#### [Record set]

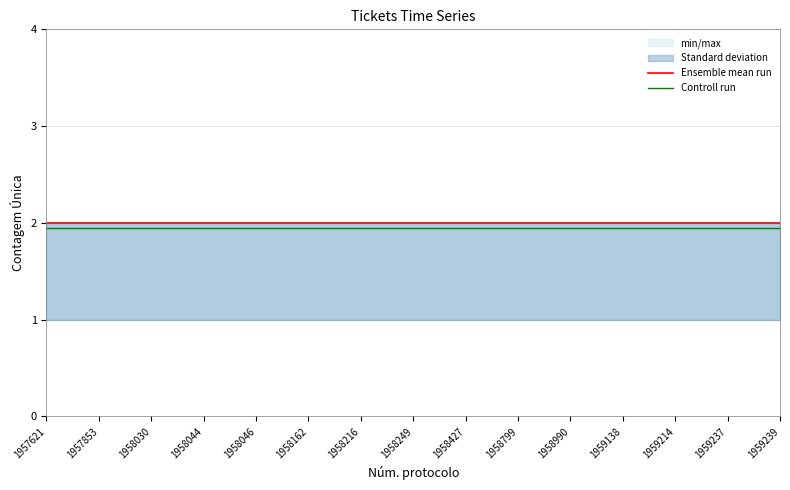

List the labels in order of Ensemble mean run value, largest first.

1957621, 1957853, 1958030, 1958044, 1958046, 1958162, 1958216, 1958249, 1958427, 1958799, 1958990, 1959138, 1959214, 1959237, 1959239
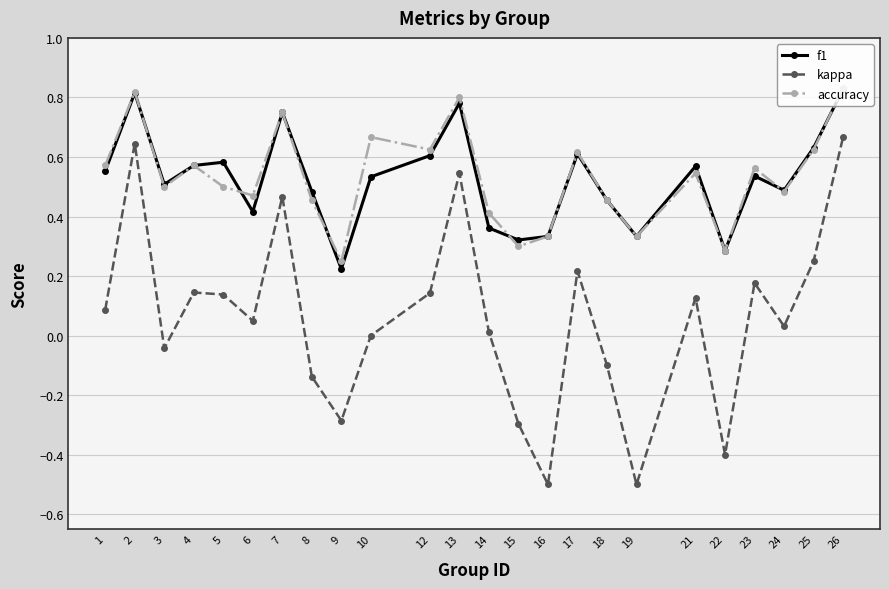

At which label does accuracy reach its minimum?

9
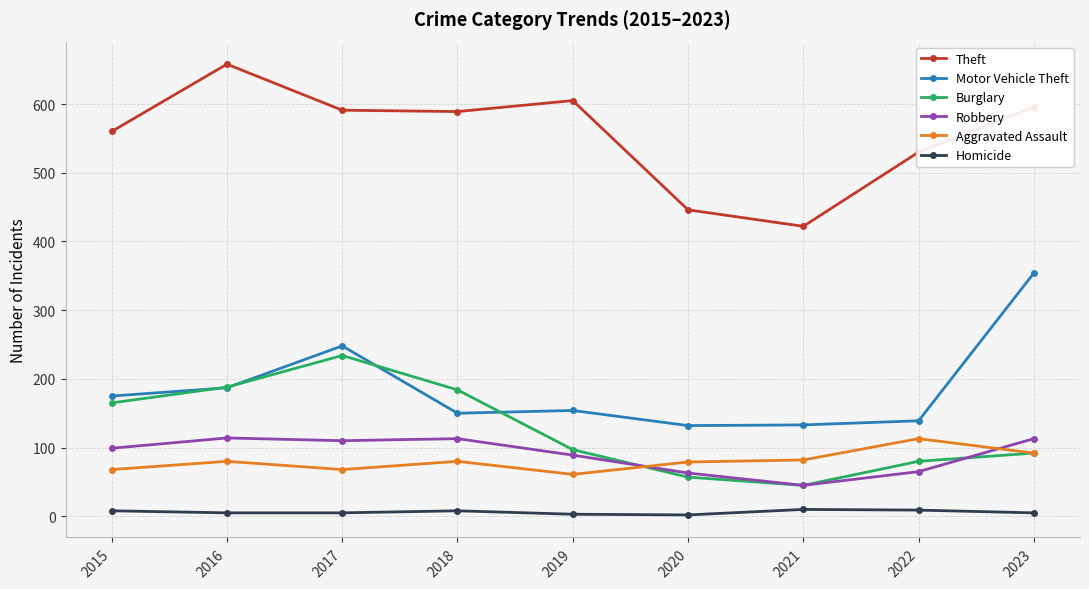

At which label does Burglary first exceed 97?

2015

#### [Directive]
Rewrite the lines of all the entries above as a single numbered list, skipping blank lines. Leave the pictures out of your answer.

#### [The answer]
1. List the labels in order of Ensemble mean run value, largest first.
2. 1957621, 1957853, 1958030, 1958044, 1958046, 1958162, 1958216, 1958249, 1958427, 1958799, 1958990, 1959138, 1959214, 1959237, 1959239
3. At which label does accuracy reach its minimum?
4. 9
5. At which label does Burglary first exceed 97?
6. 2015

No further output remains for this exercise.